Thankfully I've gotten past my blind Obama obsession of the pre- and post-election period. (Not that it wasn't a lucrative period... it got me on the front page of the Paris metro! Sure, it was by mildly drunk yelling and screaming, but it worked) This is to say that my Obama obsession is now actually capable of some iota of critical thinking. So, when I got the news (from my mother, via gushing email [even though I was the one who blackmailed her into voting Dem]) that Obama won the Nobel Peace Prize, I was skeptical. I did a double take and rolled my eyes. Ok Europe, we get it. You love the guy.
Then this weekend, during a particularly late Philly night I stayed up to watch Cornel West on Real Time with Bill Maher. And Princeton's Professor West made an excellent point: with the Peace prize now permanently attached to Obama's name, he would be less likely to gravitate towards the political center the way he seems to be doing presently. With the Peace prize, Obama can hardly turn into a war president: he has Nelson Mandela to look up to!

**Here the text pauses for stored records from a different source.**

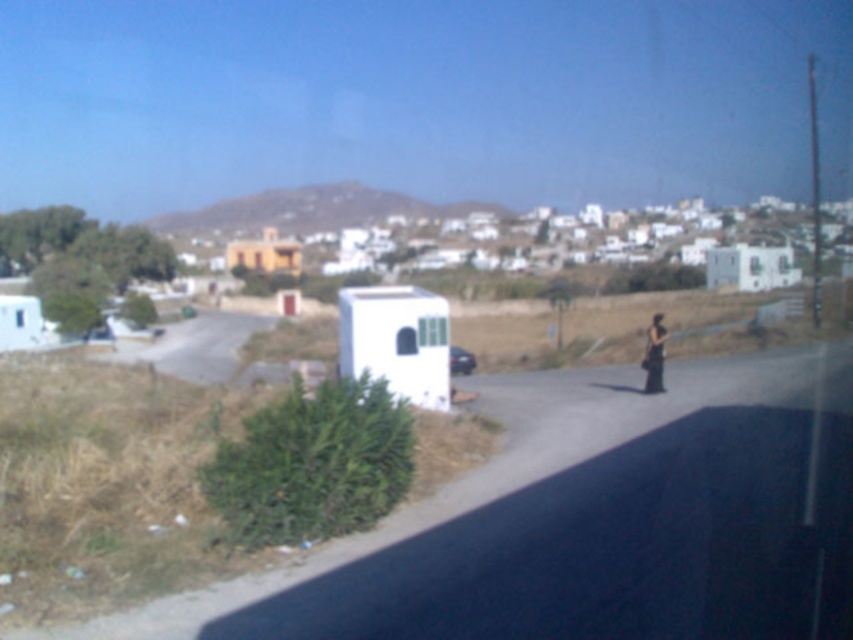
You are a delivery person who needs to place a black fabric bag at center and a white matte trailer at center on the road in the image. Which object should be placed closer to the camera to ensure both fit on the road without overlapping?

The black fabric bag at center is shorter than the white matte trailer at center, so place the black fabric bag at center closer to the camera and the white matte trailer at center further back to ensure they don not overlap on the road.

You are standing at the point marked as point (x=657, y=353). You want to walk to the nearest building in the background. How far will you have to walk?

The distance between you and the nearest building is 17.86 meters.

You are a hiker carrying a black fabric bag at center and a white matte trailer at center on a rural road. Which item will require more space to store due to its size?

The black fabric bag at center has a larger size compared to the white matte trailer at center, so it will require more space to store.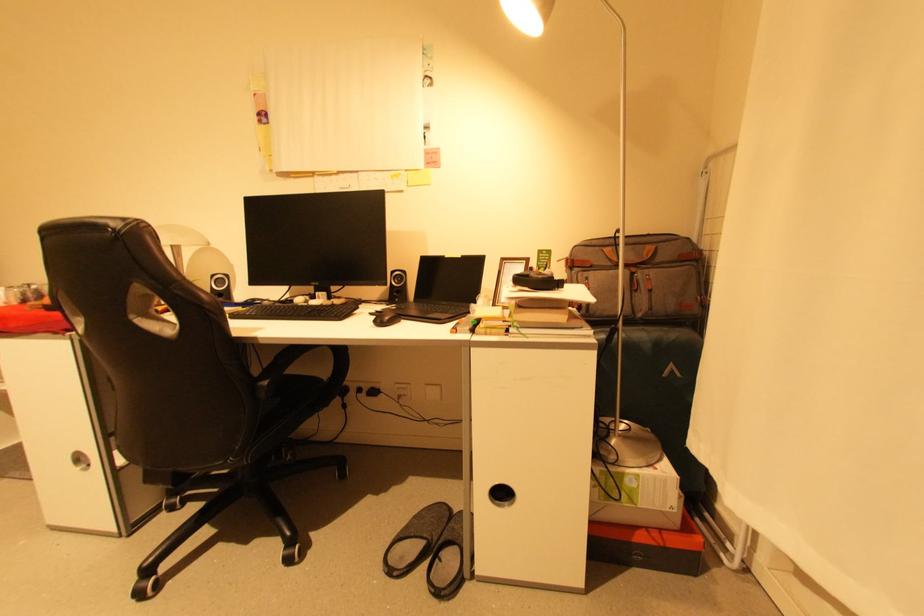
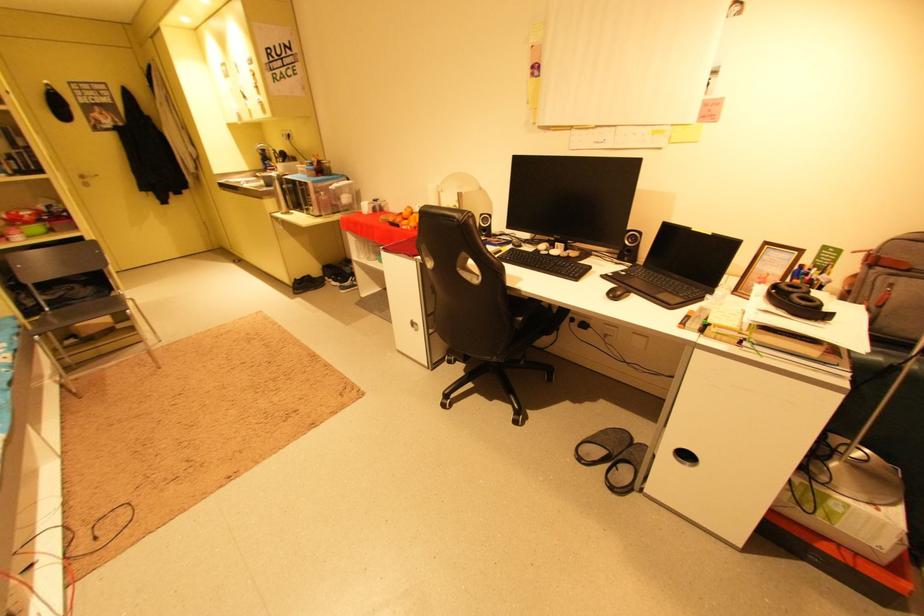
Where in the second image is the point corresponding to (432,536) from the first image?

(616, 448)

One New York Times article said the same thing, in a roundup of the day's blogs:
The Peace Prize Committee, made up of Norwegians, appeared to have anticipated criticism of their choice. (The other Nobel prizes are awarded by a Swedish committee.) The Committee Chairman Thorbjorn Jagland said the prize was often used to encourage laureates rather than reward them for their achievements.
Encourage! Yes. Yes, perhaps I finally understand their decision. Which is not to say that perhaps others are more deserving. But it is, at the very least, understandable. West also made the point that the Nobel Prize is a symbol of how the world perceives Obama, which is true. As another blogger noted,
This Nobel Prize was an investment in future world peace — a bet that by lending some support to the leader of the free world, that leader would be able to achieve something.
So that's that. Let's just hope this Norwegian ploy works. Also, Cornel West is awesome, and a badass. I could listen to him lecture for hours.